Perfect Secure Computation in Two Rounds

We show that any multiparty functionality can be evaluated using a 2-round protocol with perfect correctness and perfect semihonest security, provided that the majority of parties are honest. This settles the round complexity of information-theoretic semihonest multiparty computation, resolving a longstanding open question [Y. Ishai and E. Kushilevitz, Randomizing polynomials: A new representation with applications to round-efficient secure computation, in Proceedings of the 41st Annual Symposium on Foundations of Computer Science FOCS 2000, IEEE Computer Society, 2000, pp. 294--304]. The protocol is efficient for ${NC}^1$ functionalities. Furthermore, given black-box access to a one-way function, the protocol can be made efficient for any polynomial functionality, at the cost of only guaranteeing computational security.
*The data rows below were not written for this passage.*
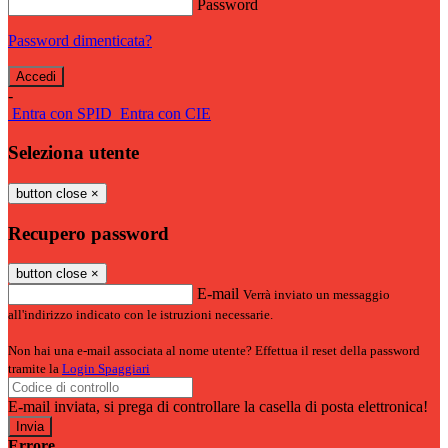
Password
Password dimenticata?
-
Entra con SPID
Entra con CIE
Seleziona utente
button close
×
Recupero password
button close
×
E-mail
Verrà inviato un messaggio
all'indirizzo indicato con le istruzioni necessarie.
Non hai una e-mail associata al nome utente? Effettua il reset della password
tramite la
Login Spaggiari
E-mail inviata, si prega di controllare la casella di posta elettronica!
Errore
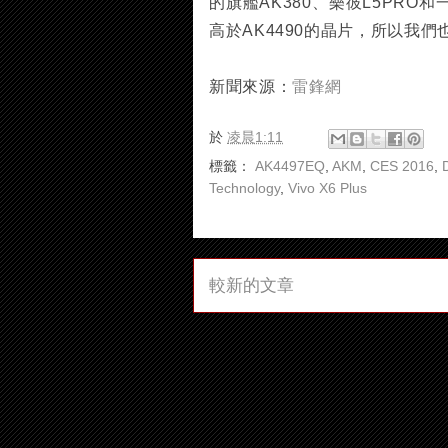
的旗艦AK380、樂彼L5PRO
高於AK4490的晶片，所以我
新聞來源：
雷鋒網
於
凌晨1:11
標籤：
AK4497EQ
,
AKM
,
CES 2016
,
Technology
,
Vivo X6 Plus
較新的文章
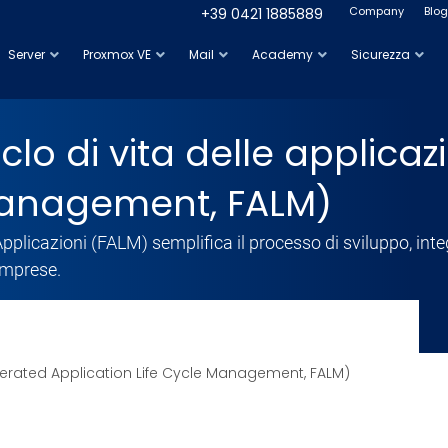
Company
Blog
+39 0421 1885889
Server
Proxmox VE
Mail
Academy
Sicurezza
clo di vita delle applica
 Management, FALM)
Applicazioni (FALM) semplifica il processo di sviluppo, int
imprese.
ederated Application Life Cycle Management, FALM)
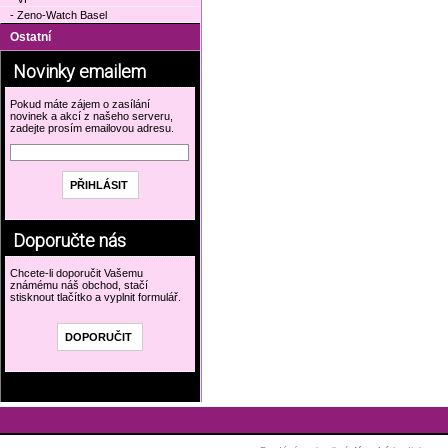
- Zeno-Watch Basel
Ostatní
Novinky emailem
Pokud máte zájem o zasílání
novinek a akcí z našeho serveru,
zadejte prosím emailovou adresu.
Doporučte nás
Chcete-li doporučit Vašemu
známému náš obchod, stačí
stisknout tlačítko a vyplnit formulář.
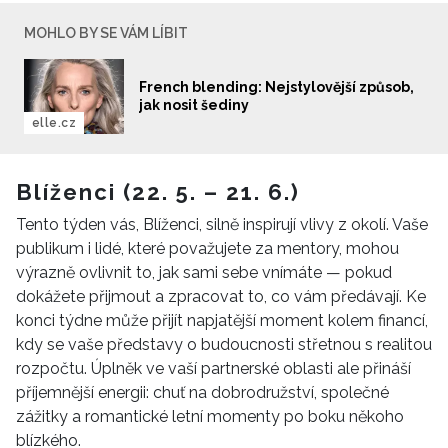
MOHLO BY SE VÁM LÍBIT
French blending: Nejstylovější způsob,
jak nosit šediny
elle.cz
Blíženci (22. 5. – 21. 6.)
Tento týden vás, Blíženci, silně inspirují vlivy z okolí. Vaše
publikum i lidé, které považujete za mentory, mohou
výrazně ovlivnit to, jak sami sebe vnímáte — pokud
dokážete přijmout a zpracovat to, co vám předávají. Ke
konci týdne může přijít napjatější moment kolem financí,
kdy se vaše představy o budoucnosti střetnou s realitou
rozpočtu. Úplněk ve vaší partnerské oblasti ale přináší
příjemnější energii: chuť na dobrodružství, společné
zážitky a romantické letní momenty po boku někoho
blízkého.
Our results are based on a new notion of multiparty randomized encoding which extends and relaxes the standard notion of randomized encoding of functions [Y. Ishai and E. Kushilevitz, Randomizing polynomials: A new representation with applications to round-efficient secure computation, in Proceedings of the 41st Annual Symposium on Foundations of Computer Science FOCS 2000, IEEE Computer Society, 2000, pp. 294--304]. The property of a multiparty randomized encoding (MPRE) is that if the functionality $g$ is an encoding of the functionality $f$, then for any (permitted) coalition of players, their respective outputs and inputs in $g$ allow them to simulate their respective inputs and outputs in $f$, without learning anything else, including the other outputs of $f$. We further introduce a new notion of effective degree, and show that the round complexity of a functionality $f$ is characterized by the degree of its MPRE. We construct degree-2 MPREs for general functionalities in several settings under different assumptions, and use these constructions to obtain 2-round protocols. Our constructions also give rise to new protocols in the client-server model with optimal round complexity.